Slowing down of infections and the lifting of restrictions

Restrictions in Wuhan, the Chinese city where COVID-19 was first detected, have been lifted after nearly three months of lockdown. In Spain, one of the epicentres of the outbreak, the growth of new infections has now fallen to a new low since the outbreak began. This is encouraging news and indicates that many countries worst affected and bearing the brunt of the virus may have reached or are near the peak of new infections. The necessary self-isolation and lockdown restrictions that are having such an enormous impact of global economies and our everyday lives will not be here forever. We must all unite and persevere and spare of thought for healthcare workers on the frontline who are literally risking their lives to save ours. They bring new meaning to the term heroes. 

A kinder world

Despite the panic and fear that the virus has caused, it has also encouraged kindness and allowed us to witness the better side of humanity. Examples of selflessness can be seen in the creation of an “elderly hour” in Australia, and a “silver hour” in the UK in supermarkets to shield the elderly and allow more vulnerable members of the population to buy groceries in a safer setting. In Italy, entire communities have been seen singing from their balconies to boost the morale of their fellow citizens, causing copycat movements across the world. In the UK, rainbows painted by children in support of the National Health Service (NHS) have adorned the windows of homes, while the entire country stops at 8pm every Thursday to stop and clap NHS workers risking their lives. 

Much of the world has come together to contribute monetarily and in-kind by volunteering to help the most vulnerable. I am proud to say that in light of the threat posed by the Coronavirus, Gilan Holding group is playing a small part in trying to halt the spread of the disease. Based on our commitments to Corporate Social Responsibility (CSR) and wider Azerbaijani society, we have transformed our hotel spaces so they can be used as quarantine sites to aid national healthcare measures as well as donated 1 million Manat to the national fund to fight against Covid-19. Additionally, Gilan Textile Park has shifted its production processes to make 30,000 protective overalls per week and over 1 million surgical masks.  Although these may be small gestures, I hope that these actions will help to slow the spread of the virus in my native country. 

Increased family time 

Due to government-imposed measures and the prospect of what the disease means, families across the world are now spending much more time with each other and coming together. Parents who have busy professional lives are now mostly working from home and can enjoy quality time, with frequent interruptions to their conference calls, by their children who are at home due to the school closures. One unintended consequence of this horrible disease is that we are forced to stop and be thankful for our families and loved ones in light of the terrible situation we face. 
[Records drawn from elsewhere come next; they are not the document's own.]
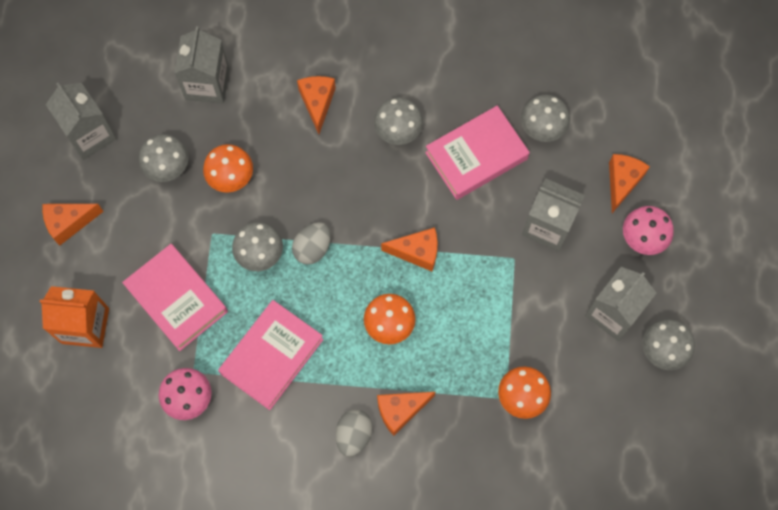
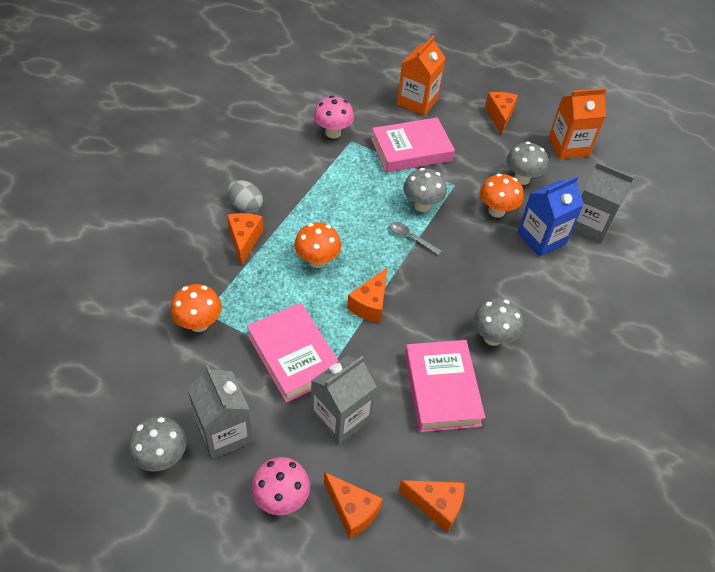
camera: 110 degrees right, 20 degrees down
(90, 135) = (568, 146): grey carton -> orange carton
(249, 124) = (541, 238): none -> blue carton
(272, 356) = (336, 184): pink book -> pink book (294, 355)
(312, 248) = (410, 238): grey egg -> grey spoon
(317, 103) = (545, 290): orange cheese -> orange cheese (436, 505)
(541, 129) = (445, 460): grey mushroom -> none

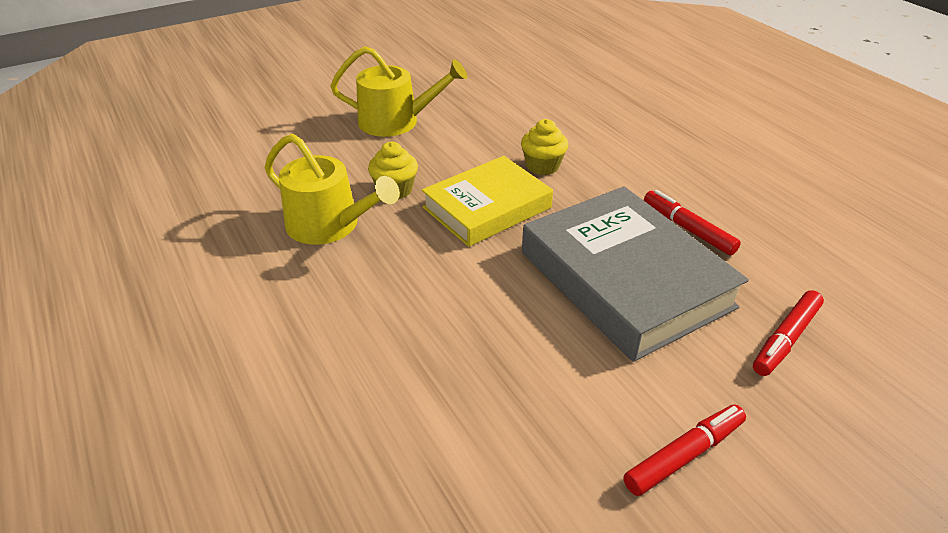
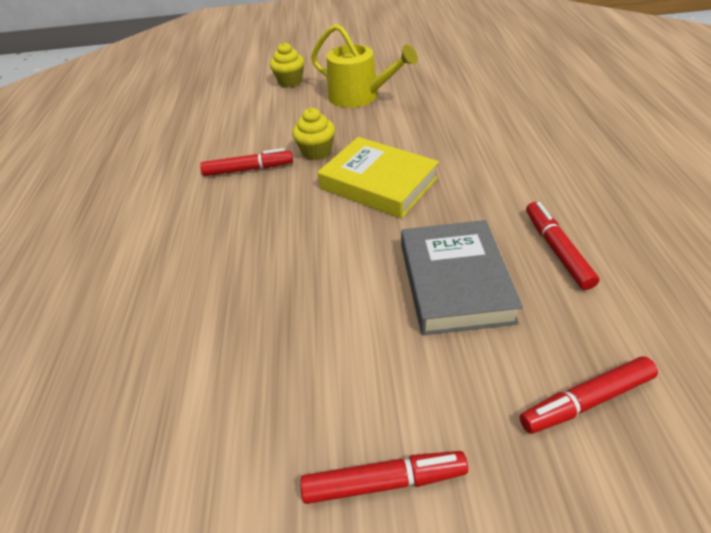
camera: 30 degrees right, 5 degrees up
(330, 225) = (248, 169): yellow watering can -> red marker
(487, 207) = (378, 183): yellow book -> yellow book turned 45 degrees clockwise
(542, 166) = (454, 157): yellow cupcake -> yellow cupcake (290, 82)
(625, 279) = (454, 282): grey book -> grey book, size x0.67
Following the defeat of COVID-19 – and we will defeat it – our lives will never be the same again, with hopefully a renewed sense of community and the importance of spending quality time with our loved ones. The debate around equality and fair pay for frontline workers is over. They are the best of us. If that happens, something positive will emerge from this tragedy. The indiscriminate nature of this virus underlines our common humanity and the indefatigable truth that we are in this together. We must remain united, work together, and emerge stronger on the other side.

**Mr. Tale Heydarov is the Chairman of Gilan Holding, Founder of the European Azerbaijan School, Azerbaijan Teachers Development Centre, Libraff bookstores network, TEAS Publishing House, and until recently served as the President of Gabala FC football club (Azerbaijan Premier League) and Gabala Sports Club.